Following widespread public condemnation, President Trump has withdrawn apparent “threats” to target sites of cultural significance in Iran.
Earlier this week Trump made the controversial remarks to attack areas “important to Iran & the Iranian culture” in response to the escalating conflict with Iran after the killing of top Iranian general, Qasem Soleimani.
But in a seeming change of stance on Tuesday, Trump made the following comments during an international meeting in the Oval Office. “They are allowed to blow up everything that we have, and there’s nothing that stops them. And we are, according to various laws, supposed to be very careful with their cultural heritage. And you know what, if that’s what the law is, I like to obey the law.”
Museum officials and cultural heritage experts across the world have fiercely criticised the President’s initial statement, which the state ignored “the laws of armed conflict”. Targeting cultural sites was deemed a war crime in the 1954 Hague Convention for the Protection of Cultural Property in the Event of Armed Conflict.
Daniel Weiss, the president and CEO of the Metropolitan Museum of Art, said in a joint statement with Director Max Hollein that “the targeting of sites of global cultural heritage is abhorrent to the collective values of our society.”
In an open letter published by the Guardian, international researchers of Iranian history, archaeology, art and culture, united to deplore the what they considered to be inflammatory remarks: “We stand in solidarity with the people of Iran and state our support, at this time of great anxiety, for our friends and colleagues in Iran’s museums, universities and heritage organisations.”
Passionate Twitter users also protested against Trump’s threat using the hashtag #IranianCulturalSites. Writing on Twitter, the director of the Victoria & Albert Museum in London, Tristram Hunt warned “this is a worrying step towards the normalisation of cultural destruction as a war aim.”

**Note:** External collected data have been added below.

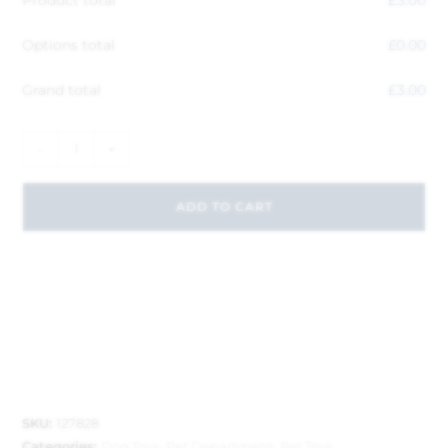
Options total
£
0.00
Grand total
£
3.00
-
+
ADD TO CART
SKU:
127828
Categories:
Dog Toys
,
Pet Department
,
Pet Toys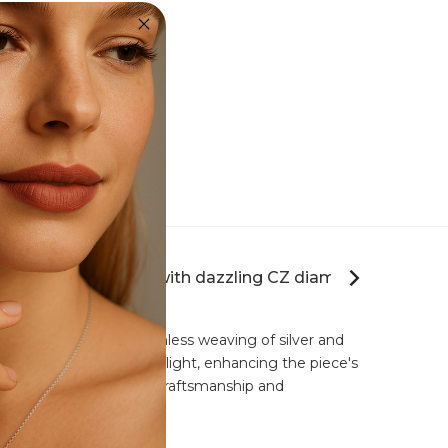
Fashion Ring Collection
twining silver adorned with dazzling CZ diamonds."
-set CZ diamonds. The seamless weaving of silver and
d to capture and reflect light, enhancing the piece's
er the perfect blend of craftsmanship and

In Iran there are hundreds of extraordinary historic and modern sites that represent the country’s religious, economic, architectural and social achievements. More than 20 of these sites enjoy Unesco World Heritage status, including the 2,500 year old capital of the Achaemenid Empire, Persepolis.

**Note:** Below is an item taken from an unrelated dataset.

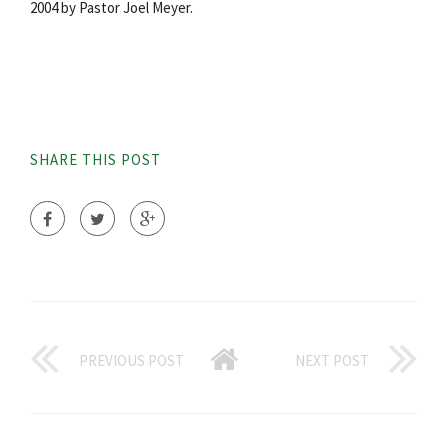
2004 by Pastor Joel Meyer.
SHARE THIS POST
PREVIOUS POST
NEXT POST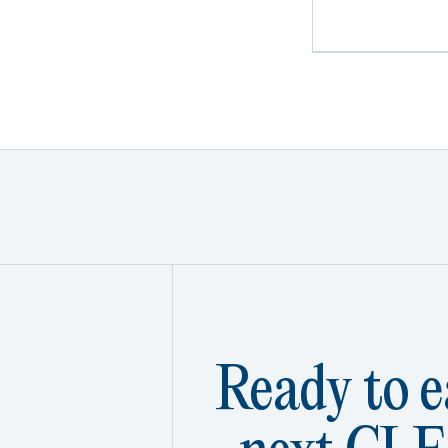
Ready to e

From Syria to Afghanistan, Mali to Yemen, heritage sites around the world still face very real threats despite the 1954 Hague Convention. The World Monuments Fund, based in New York, will welcome Trump’s further comments after they summarised the dismay felt by many critics this week: “We have all witnessed far too many intentional acts of destruction of irreplaceable treasures over the last decades. In each case we have seen how the obliteration of such important places of meaning irrevocably harms not only a country’s people, but humanity in general.”